==== Excerpt provided ====
I raised this issue frequently this weekend with my FT friends, and this is indeed the answer they each and everyone gave me.

And I do indeed think there is some gray, the dividing line is not hard and fast, black and white. But at the same time, I am not willing to conceed that it is entirely gray, as my good friends wish to say.

The fact is, it doesn't take any genius, anyone with any bit of experience can often tell -- when a dog didn't mark!

Take the last fall, of the last series, of the Amateur at Midwest this weekend. It was the long, middle bird, across a pond. Throw was from top of levee, landing on front of levee, with the thrower retiring.

Correct line to the fall was to the right of a huge tall mound/island in the middle of the pond.

Nine dogs were called back to run this series, none did this bird well. A few handled. One picked up. But the question relates to the dogs that did not handle, and I would argue did not mark; The dogs that put on long, monster hunt until, I would argue, they stumbled on the bird. As has become typical in FTs, this was the majority of dogs.

A typical example of the work we witnessed: the dog returns first two birds of triple well, and is sent for the long retired mark described above. The dog takes a line left of island. "Ding!" The first sign the dog may not have marked. Before reaching levee, the dog puts up an extended hunt in the water. "Ding!" The second sign the dog may not have marked. The dog reaches the levee now forty yards off-line and downwind, and turns left away from fall. "Ding!" The third sign the dog may not have marked. Then the dog puts up an extended hunt behind the levee. "Ding!" After a good ten minutes hunting there ("Ding!"), the dog decides to hunt a different area -- this time where the bird fell.
====
_Task requirements_
a – Answer these questions from the field trial post:
(i) How many dogs were called back to run the last series of the Amateur?
(ii) Which side of the mound/island in the pond was the correct line to the fall on?
(iii) From where was the long middle bird thrown?
b – Translate this sentence from the field trial post into Spanish: "Correct line to the fall was to the right of a huge tall mound/island in the middle of the pond."
c – Please continue the post about dogs failing to mark at the field trial, starting after its last sentence.
The records that follow are separate material and have no connection to the post about field trial dogs.
==== Information provided ====
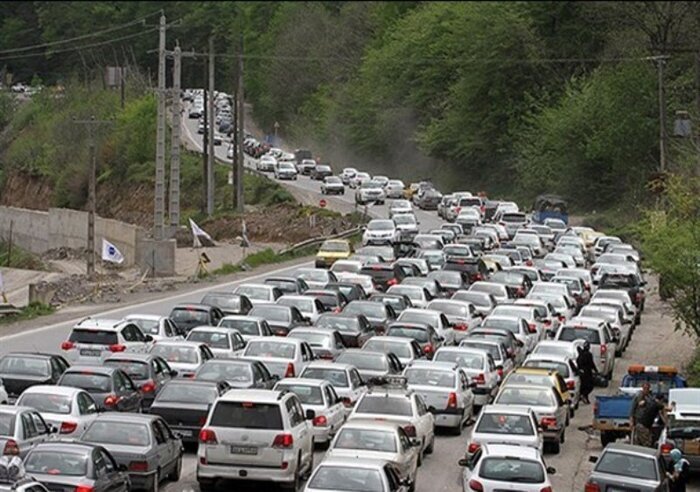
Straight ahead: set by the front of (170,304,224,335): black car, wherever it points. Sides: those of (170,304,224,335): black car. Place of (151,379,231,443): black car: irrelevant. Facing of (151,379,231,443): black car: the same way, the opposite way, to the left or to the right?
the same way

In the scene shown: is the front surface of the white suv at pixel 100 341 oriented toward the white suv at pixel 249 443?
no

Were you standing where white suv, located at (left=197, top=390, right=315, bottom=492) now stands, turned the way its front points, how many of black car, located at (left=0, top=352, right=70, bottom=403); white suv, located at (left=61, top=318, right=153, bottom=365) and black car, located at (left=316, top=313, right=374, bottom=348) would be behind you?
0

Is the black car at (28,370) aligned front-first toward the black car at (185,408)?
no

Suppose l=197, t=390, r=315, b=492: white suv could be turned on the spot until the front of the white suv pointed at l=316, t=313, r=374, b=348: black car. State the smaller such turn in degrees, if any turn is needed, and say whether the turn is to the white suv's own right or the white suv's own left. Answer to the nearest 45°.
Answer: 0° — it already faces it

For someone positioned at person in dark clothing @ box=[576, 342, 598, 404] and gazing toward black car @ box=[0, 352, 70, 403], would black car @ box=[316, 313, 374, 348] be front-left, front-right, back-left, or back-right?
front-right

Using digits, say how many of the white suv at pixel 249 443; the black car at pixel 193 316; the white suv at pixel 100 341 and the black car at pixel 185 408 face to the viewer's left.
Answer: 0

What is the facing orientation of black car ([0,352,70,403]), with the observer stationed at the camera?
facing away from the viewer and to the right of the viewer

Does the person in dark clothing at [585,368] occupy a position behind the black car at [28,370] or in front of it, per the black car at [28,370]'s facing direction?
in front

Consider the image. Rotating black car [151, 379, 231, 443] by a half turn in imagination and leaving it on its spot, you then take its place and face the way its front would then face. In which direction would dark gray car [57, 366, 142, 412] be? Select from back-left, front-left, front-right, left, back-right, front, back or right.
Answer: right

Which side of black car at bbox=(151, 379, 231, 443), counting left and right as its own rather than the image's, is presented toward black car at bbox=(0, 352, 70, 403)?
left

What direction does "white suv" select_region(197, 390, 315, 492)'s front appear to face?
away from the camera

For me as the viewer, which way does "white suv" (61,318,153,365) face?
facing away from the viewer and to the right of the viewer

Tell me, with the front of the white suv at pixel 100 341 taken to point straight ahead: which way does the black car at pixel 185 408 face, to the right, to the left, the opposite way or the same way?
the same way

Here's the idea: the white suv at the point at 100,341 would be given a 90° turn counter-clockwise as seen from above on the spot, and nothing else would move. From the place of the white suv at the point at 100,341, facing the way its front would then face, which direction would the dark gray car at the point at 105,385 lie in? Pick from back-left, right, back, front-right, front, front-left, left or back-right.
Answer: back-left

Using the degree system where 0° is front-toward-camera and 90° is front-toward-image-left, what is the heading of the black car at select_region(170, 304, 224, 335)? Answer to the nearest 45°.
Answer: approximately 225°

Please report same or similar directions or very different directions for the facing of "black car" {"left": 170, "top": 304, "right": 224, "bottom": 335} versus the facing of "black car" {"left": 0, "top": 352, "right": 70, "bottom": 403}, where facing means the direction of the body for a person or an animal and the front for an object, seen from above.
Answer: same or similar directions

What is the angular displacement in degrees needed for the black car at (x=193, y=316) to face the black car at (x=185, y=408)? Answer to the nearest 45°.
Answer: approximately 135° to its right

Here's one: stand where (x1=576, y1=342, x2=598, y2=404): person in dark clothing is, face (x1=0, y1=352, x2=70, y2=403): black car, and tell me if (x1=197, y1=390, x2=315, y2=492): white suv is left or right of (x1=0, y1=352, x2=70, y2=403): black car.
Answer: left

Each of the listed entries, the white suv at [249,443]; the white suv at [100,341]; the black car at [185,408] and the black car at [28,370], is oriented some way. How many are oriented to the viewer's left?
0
====
==== Information provided ====
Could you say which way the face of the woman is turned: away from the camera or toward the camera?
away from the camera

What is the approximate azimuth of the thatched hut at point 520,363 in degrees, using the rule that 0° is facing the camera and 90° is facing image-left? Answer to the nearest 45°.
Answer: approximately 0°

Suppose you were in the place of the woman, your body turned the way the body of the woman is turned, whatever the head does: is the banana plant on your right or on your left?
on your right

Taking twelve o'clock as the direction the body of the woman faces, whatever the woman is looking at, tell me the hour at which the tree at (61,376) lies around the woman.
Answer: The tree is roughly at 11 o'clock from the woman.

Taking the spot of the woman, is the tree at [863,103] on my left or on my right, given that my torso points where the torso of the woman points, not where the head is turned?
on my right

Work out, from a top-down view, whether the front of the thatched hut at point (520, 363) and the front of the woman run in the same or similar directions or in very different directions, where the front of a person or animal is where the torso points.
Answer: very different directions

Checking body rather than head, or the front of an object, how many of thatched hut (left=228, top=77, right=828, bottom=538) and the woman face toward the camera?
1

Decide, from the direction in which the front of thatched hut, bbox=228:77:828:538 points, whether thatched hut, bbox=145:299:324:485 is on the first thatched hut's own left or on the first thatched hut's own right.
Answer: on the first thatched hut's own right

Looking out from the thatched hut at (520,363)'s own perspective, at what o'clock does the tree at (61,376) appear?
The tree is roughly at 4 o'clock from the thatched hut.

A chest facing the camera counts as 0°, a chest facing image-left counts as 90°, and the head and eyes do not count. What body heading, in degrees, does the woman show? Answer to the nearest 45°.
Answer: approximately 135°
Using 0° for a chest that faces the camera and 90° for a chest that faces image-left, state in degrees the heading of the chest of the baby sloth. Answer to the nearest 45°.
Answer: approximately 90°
====
==== Information provided ====
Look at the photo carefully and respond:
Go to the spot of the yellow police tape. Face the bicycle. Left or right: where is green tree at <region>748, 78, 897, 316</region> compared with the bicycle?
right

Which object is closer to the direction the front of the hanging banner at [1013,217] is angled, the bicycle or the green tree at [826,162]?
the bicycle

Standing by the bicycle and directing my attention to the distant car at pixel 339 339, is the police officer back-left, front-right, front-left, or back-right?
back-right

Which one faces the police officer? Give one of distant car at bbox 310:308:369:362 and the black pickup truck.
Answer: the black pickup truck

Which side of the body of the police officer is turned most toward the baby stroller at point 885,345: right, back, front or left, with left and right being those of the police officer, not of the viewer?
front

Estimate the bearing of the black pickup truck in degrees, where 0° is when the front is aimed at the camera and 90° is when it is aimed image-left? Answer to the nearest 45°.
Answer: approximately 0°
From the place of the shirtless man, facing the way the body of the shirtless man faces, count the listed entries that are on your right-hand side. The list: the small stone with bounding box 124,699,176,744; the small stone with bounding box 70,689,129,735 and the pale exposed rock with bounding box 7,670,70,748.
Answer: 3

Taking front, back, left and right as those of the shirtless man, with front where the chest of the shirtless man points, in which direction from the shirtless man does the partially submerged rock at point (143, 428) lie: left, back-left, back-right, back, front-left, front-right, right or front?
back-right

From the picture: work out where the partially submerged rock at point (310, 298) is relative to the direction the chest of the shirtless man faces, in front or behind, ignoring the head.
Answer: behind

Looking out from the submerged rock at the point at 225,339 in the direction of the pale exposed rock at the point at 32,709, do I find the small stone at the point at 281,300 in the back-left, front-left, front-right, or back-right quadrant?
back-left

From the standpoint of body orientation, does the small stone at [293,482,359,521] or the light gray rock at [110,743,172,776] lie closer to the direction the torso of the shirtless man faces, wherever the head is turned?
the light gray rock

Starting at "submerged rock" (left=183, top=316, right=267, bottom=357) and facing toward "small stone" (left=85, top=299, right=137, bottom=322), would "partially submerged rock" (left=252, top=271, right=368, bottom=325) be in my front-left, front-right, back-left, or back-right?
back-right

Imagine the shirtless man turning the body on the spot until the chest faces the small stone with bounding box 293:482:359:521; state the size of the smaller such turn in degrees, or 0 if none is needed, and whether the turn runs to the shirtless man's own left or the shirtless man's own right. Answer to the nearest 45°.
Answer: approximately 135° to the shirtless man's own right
====
_Results for each task_
a –
(i) Nine dogs.
(ii) The right side.
(iii) From the top of the levee.

b – La línea correcta hacia la caída estaba a la derecha de un enorme y alto montículo/isla en medio del estanque.

c –
According to my FT friends, this work was prefered to how I would have done. When my dog hit the levee, and turned away from the bird, enough alarms would have sounded off in my head to tell me she didn't mark and needed to be handled. And guess what? I would have disturbed less cover; I would have fulfilled my role in the teamwork of recovering the game (One FT friend told me "It is entirely the dog's role to recover marks." Hmmm. But that is a different subject.); It would have taken less time to recover the game, and my dog would be back sooner to continue working; The work would have been "cleaner" and more impressive.

Yet, the dogs that put up the monster hunt were scored higher than the dogs that handled.

The mindset of FTers is as soon as you handle you have admitted your dog did not mark. "Duh." :wink: But do we really need to wait for you to blow your whistle to know that! :p

FTers say "As long as you don't handle, you can make the argument the dog figured it out and corrected his mistake, and therefore indeed marked." That is true! But is it realistic in even a tiny percent of the cases? Did you witness the dog stopping, and re-orienting himself, or did he just have his nose to the ground for the whole fifteen minutes?

Look, I love FTs more than HTs, and I can't wait until I get to play the game. But there are just some things about FTs that are wrong, and this is one of them. When it is obvious your dog did not mark, you got to handle. And more importantly, the judges need to stop penalizing the handlers that do.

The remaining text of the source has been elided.